Clearwater FL: The Schiavo case

I apologize if this has already come up, but I was interested in any opinions on this:

http://www.cnn.com/2002/LAW/11/22/coma.woman/index.html

The short of it:

Mrs. Schiavo went into cardiac arrest 11 years ago.

As the result of her heart stoppage, she suffered severe brain damage.

She can’t move, other than here eyes, mouth, and head.

She is not on a respirator, but has to be fed thru a tube.

And while she is not in a coma or anything like it, doctors do not expect any kind of “real” recovery.

Husband–this is the cold blunt truth–wants to “get on with his life.” Has a new sweetie, but obviously can’t get married.

He has been fighting for years to get the tube removed and let her die.

Her parents want her to remain connected.

In my opinion, this is one of those cases with no easy answers.
1

He wants to get on with his life? Let him get a divorce. She should not have to die just because he wants to move on, especially given that her parents want her around. Is it likely that she will recover? No. Is it possible? Maybe.

Before I got married, my fiance’s father collapsed and went into a coma. He was on life support with no sign of ever coming out for a week. The doctors talked to the family about pulling the plug as they gave him NO chance for ever waking up again. But before they decided to do so, he woke up, just like that.

A couple months ago, the father-in-law of the guy next to me at work went in for lung surgery. He got several infections thereafter and soon went into a pseudo-coma (not quite a coma, but close). At least two neurologists said there was no brain activity, he was a vegetable, and he would never wake up. It’s time to pull the plug. Before they could do so, he woke up, just like that.

Yes, both of these cases lasted significantly shorter than this woman’s. But the woman’s case is different in that she can, according to what you said, move her eyes, head, and mouth. So she’s not even unconscious. Starving a person to death is not pleasant…

From the article:

This is the key issue. Is the husband lying? I don’t know. The article doesn’t mention divorce, so perhaps he simply could get a divorce if he wished, and he really is trying to follow her wishes.

Or he’s dirt and wants to save money on a divorce. Although I guess if money is the issue then the hospital bills might be more of a motive than the divorce costs.

I agree, there will be no easy answer on this one.

I guess the question is who these “others” are that she supposedly told. And if she made it so clear, why didn’t she have a living will?

Sounds like a judge will have a fun time with this one…

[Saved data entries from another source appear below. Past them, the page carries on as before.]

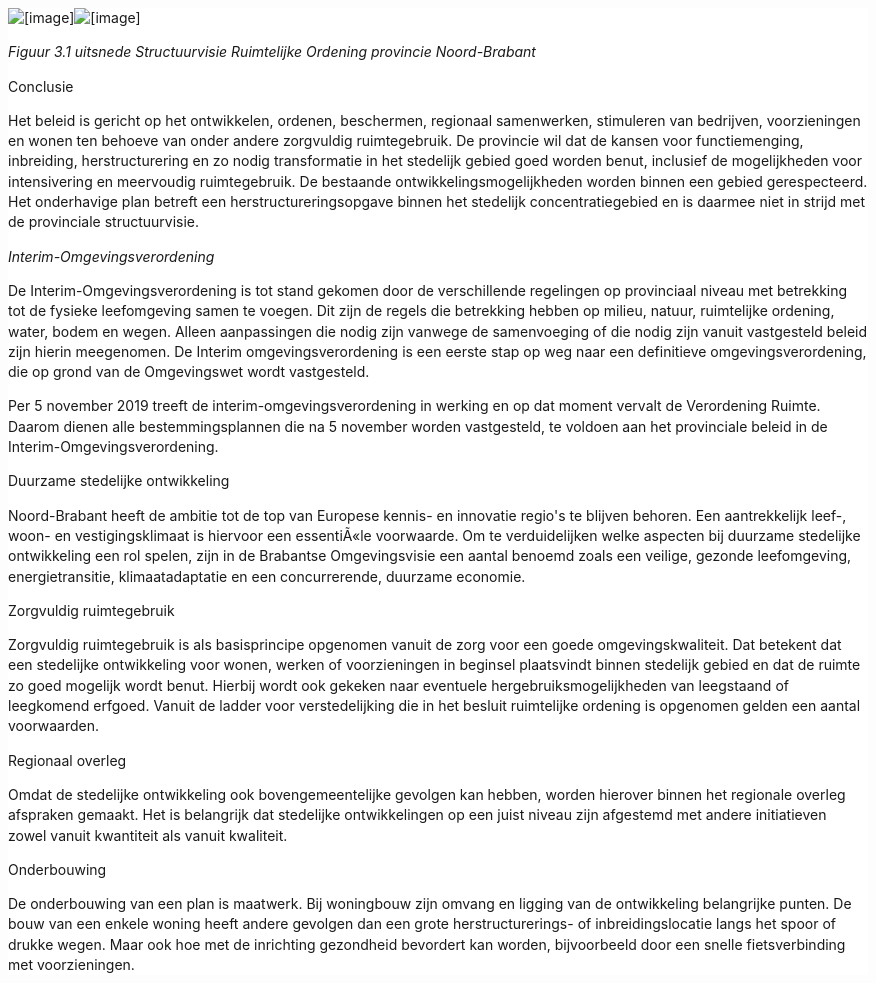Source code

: ![[image]](i_NL.IMRO.0748.BP0232-0701_402007.png "i_NL.IMRO.0748.BP0232-0701_402007.png")![[image]](i_NL.IMRO.0748.BP0232-0701_402008.png "i_NL.IMRO.0748.BP0232-0701_402008.png")

*Figuur 3\.1 uitsnede Structuurvisie Ruimtelijke Ordening provincie Noord\-Brabant*

Conclusie

Het beleid is gericht op het ontwikkelen, ordenen, beschermen, regionaal samenwerken, stimuleren van bedrijven, voorzieningen en wonen ten behoeve van onder andere zorgvuldig ruimtegebruik. De provincie wil dat de kansen voor functiemenging, inbreiding, herstructurering en zo nodig transformatie in het stedelijk gebied goed worden benut, inclusief de mogelijkheden voor intensivering en meervoudig ruimtegebruik. De bestaande ontwikkelingsmogelijkheden worden binnen een gebied gerespecteerd. Het onderhavige plan betreft een herstructureringsopgave binnen het stedelijk concentratiegebied en is daarmee niet in strijd met de provinciale structuurvisie.

*Interim\-Omgevingsverordening*

De Interim\-Omgevingsverordening is tot stand gekomen door de verschillende regelingen op provinciaal niveau met betrekking tot de fysieke leefomgeving samen te voegen. Dit zijn de regels die betrekking hebben op milieu, natuur, ruimtelijke ordening, water, bodem en wegen. Alleen aanpassingen die nodig zijn vanwege de samenvoeging of die nodig zijn vanuit vastgesteld beleid zijn hierin meegenomen. De Interim omgevingsverordening is een eerste stap op weg naar een definitieve omgevingsverordening, die op grond van de Omgevingswet wordt vastgesteld.

Per 5 november 2019 treeft de interim\-omgevingsverordening in werking en op dat moment vervalt de Verordening Ruimte. Daarom dienen alle bestemmingsplannen die na 5 november worden vastgesteld, te voldoen aan het provinciale beleid in de Interim\-Omgevingsverordening.

Duurzame stedelijke ontwikkeling

Noord\-Brabant heeft de ambitie tot de top van Europese kennis\- en innovatie regio's te blijven behoren. Een aantrekkelijk leef\-, woon\- en vestigingsklimaat is hiervoor een essentiÃ«le voorwaarde. Om te verduidelijken welke aspecten bij duurzame stedelijke ontwikkeling een rol spelen, zijn in de Brabantse Omgevingsvisie een aantal benoemd zoals een veilige, gezonde leefomgeving, energietransitie, klimaatadaptatie en een concurrerende, duurzame economie.

Zorgvuldig ruimtegebruik

Zorgvuldig ruimtegebruik is als basisprincipe opgenomen vanuit de zorg voor een goede omgevingskwaliteit. Dat betekent dat een stedelijke ontwikkeling voor wonen, werken of voorzieningen in beginsel plaatsvindt binnen stedelijk gebied en dat de ruimte zo goed mogelijk wordt benut. Hierbij wordt ook gekeken naar eventuele hergebruiksmogelijkheden van leegstaand of leegkomend erfgoed. Vanuit de ladder voor verstedelijking die in het besluit ruimtelijke ordening is opgenomen gelden een aantal voorwaarden.

Regionaal overleg

Omdat de stedelijke ontwikkeling ook bovengemeentelijke gevolgen kan hebben, worden hierover binnen het regionale overleg afspraken gemaakt. Het is belangrijk dat stedelijke ontwikkelingen op een juist niveau zijn afgestemd met andere initiatieven zowel vanuit kwantiteit als vanuit kwaliteit.

Onderbouwing

De onderbouwing van een plan is maatwerk. Bij woningbouw zijn omvang en ligging van de ontwikkeling belangrijke punten. De bouw van een enkele woning heeft andere gevolgen dan een grote herstructurerings\- of inbreidingslocatie langs het spoor of drukke wegen. Maar ook hoe met de inrichting gezondheid bevordert kan worden, bijvoorbeeld door een snelle fietsverbinding met voorzieningen.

I may not recall this caseright, but here, I think the difference is that most of her brain has been liquified, and is no longer extant. She has just enough functionality to keep going.

Was there another article that said she can move her mouth and head?

Does this mean she has been receiving treatment for 12 years? Or does it mean that after 12 years they have decided to begin treatment?

In any event 12 years is a very long time. It’s an extremly difficult descision. I know I wouldn’t want to live like she does (if you can call it living). I’d have to side with the husband on this one. It would have been easier on all parties if she had a living will making her heath care wishes known.

That was not in an article. I saw that on some home video footage on CNN, probably shot by the parents.

AIUI, the husband has moved on with his life (for him, he lost his wife 12 years ago) and wants to get married. Her parents do not want to disconnect the feeding tube.

I don’t know who’s paying for her care, but I would suggest if it’s the husband he let the parents become the guardians and take over her medical care and that he divorce her.

IANAD, but I don’t know that disconnecting her feeding tube is the correct decision, though. That’s tantamount to starving to death, which will take several weeks and will not be pleasant. It’s not like turning off a respirator.

I hope the parents win the appeal. This is a horrible situation, but I do agree the husband should be allowed to move on with his life. I think the parents are holding out false hopes, but they should not starve her to death.

Question…does the feeding tube include a drinking tube? Would she die of thirst first?

Really makes you realize you must make your wishes known to your family.

If IV or tube feeding clear fluids are continued (and they are in most cases) the death will not be one of dehydration, but rather one of heart or kidney failure due to malnutrition (actually relatively painless in her condition). Dehydration, OTOH, is one of the cruelest deaths.

If I were in her situation, I would NOT want to be maintained on tube feedings. And I would not feel it to be an act of love by anyone who was trying to keep me alive.

But that’s just me. Make your wishes known, people!